Yes, I always love the Main Titles from a film. That’s when the composer usually gets a chance to lay out a bit of the theme(s) and set the mood for the film that you’re about to see. Similarly, the End Credits are always fun, too. That’s when you might get to hear all of the themes and maybe some expanded music from the score that’s not used in the film. With The Call we start right into the story without any Main Titles so I loved writing the End Credits music. After our big ending (no spoilers!) I got to send those chills back down your spine when you’re in that “shocked” moment. It’s based on material from a few scenes toward the end of the film. I fleshed this out into a full-on version of the main theme with the synths, orchestra and little girl going all out. Definitely my favorite track, even though you don’t hear it until the very end of the film.
-You have scored a few horror projects. Why do you think your music resonates so well in this genre?
I love creating dramatic, emotion connections through music to what you’re seeing on the screen. Whatever that emotion is, be it joy, sadness, mystery, wonder, terror, etc., music has a way of telling a story that we all can connect to just through hearing it. As I go through my process of scoring horror films I really try to capture those initial reactions to what you’re seeing and highlight that emotion musically. I once worked for horror composer legend Chris Young many many years ago and I saw how he would watch the film for the first time and grab his own initial reactions to seeing a scene for the first time. You really have to live in the moment with the characters in order to do this because music doesn’t already exist with what you’re watching then, of course. This is ultimately storytelling and I absolutely love doing it with horror music because the audience really relies on you to keep them in that scary emotional moment that they’re captured in while watching the film.
-Is there a director you would really like to work with?

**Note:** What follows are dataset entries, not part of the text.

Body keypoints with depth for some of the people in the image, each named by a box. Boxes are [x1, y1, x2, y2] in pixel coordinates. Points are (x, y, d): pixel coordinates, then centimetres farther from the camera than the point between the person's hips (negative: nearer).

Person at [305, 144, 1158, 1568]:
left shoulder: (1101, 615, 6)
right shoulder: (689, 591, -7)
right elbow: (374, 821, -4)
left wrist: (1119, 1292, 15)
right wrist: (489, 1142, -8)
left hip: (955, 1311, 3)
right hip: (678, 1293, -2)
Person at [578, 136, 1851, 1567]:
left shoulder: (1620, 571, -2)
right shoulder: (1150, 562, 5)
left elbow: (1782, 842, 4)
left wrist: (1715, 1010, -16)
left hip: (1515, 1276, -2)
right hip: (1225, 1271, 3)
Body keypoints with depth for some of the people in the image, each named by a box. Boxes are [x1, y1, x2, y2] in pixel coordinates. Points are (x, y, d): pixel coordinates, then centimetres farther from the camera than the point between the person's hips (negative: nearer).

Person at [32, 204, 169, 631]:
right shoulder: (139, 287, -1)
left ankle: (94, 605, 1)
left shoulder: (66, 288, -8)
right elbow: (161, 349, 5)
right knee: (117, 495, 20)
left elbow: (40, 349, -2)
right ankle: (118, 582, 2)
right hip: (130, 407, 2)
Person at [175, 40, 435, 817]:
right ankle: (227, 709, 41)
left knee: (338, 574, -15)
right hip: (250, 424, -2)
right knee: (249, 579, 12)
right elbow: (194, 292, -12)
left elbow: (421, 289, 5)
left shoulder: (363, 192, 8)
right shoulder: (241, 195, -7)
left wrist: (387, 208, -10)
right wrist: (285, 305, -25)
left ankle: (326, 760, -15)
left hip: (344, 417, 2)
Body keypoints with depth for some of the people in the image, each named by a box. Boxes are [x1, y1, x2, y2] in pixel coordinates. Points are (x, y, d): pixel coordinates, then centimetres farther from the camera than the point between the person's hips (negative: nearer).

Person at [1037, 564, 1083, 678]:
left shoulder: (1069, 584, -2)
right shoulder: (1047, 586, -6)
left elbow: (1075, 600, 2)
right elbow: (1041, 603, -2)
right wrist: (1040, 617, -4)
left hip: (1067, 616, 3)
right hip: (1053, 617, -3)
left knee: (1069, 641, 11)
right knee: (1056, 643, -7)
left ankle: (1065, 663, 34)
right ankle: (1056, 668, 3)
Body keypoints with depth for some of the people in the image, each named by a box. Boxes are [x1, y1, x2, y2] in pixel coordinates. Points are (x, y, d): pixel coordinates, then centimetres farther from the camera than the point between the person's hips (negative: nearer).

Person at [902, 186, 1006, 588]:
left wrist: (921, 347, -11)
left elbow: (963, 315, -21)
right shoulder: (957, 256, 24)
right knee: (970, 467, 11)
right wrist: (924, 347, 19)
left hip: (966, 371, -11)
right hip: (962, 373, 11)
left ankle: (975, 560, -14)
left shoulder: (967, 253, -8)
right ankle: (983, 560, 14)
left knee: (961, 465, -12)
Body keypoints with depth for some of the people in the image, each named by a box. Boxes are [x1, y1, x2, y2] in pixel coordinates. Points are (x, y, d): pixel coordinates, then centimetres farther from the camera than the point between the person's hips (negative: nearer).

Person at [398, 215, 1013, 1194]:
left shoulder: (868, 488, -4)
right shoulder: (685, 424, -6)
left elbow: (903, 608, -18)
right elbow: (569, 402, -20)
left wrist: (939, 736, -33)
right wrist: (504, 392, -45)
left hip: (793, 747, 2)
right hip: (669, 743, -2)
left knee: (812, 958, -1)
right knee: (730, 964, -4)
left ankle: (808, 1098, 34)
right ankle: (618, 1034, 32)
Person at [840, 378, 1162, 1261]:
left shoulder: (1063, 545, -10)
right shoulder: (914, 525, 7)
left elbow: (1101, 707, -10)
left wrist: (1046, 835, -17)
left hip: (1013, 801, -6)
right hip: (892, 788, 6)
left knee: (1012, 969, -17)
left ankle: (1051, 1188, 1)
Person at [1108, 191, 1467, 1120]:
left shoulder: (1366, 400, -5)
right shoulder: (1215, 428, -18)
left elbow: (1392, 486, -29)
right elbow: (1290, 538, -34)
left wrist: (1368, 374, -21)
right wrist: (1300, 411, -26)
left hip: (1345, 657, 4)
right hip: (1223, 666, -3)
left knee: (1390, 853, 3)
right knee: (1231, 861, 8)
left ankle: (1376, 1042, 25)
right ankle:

Do they still have to be living? Alfred Hitchcock!! haha… There are so many directors that have shaped my creative film scoring sound since childhood. Many of whom have basically partnered up with a composer for most of their projects. I’m talking about Alfred Hitchcock and Bernard Hermann, Steven Spielberg and John Williams, Tim Burton and Danny Elfman, Wes Anderson and Mark Mothersbaugh, etc. The list goes on. What I love about these director/composer relationships is the creative trust that is built between them. The director isn’t completely hands-off in the scoring process but trusts the composer with the musical end of the storytelling elements of the film. And the composer trusts the director’s vision of how that story should be shaped through music. That symbiosis is beautiful and I would love to work with any director in this way.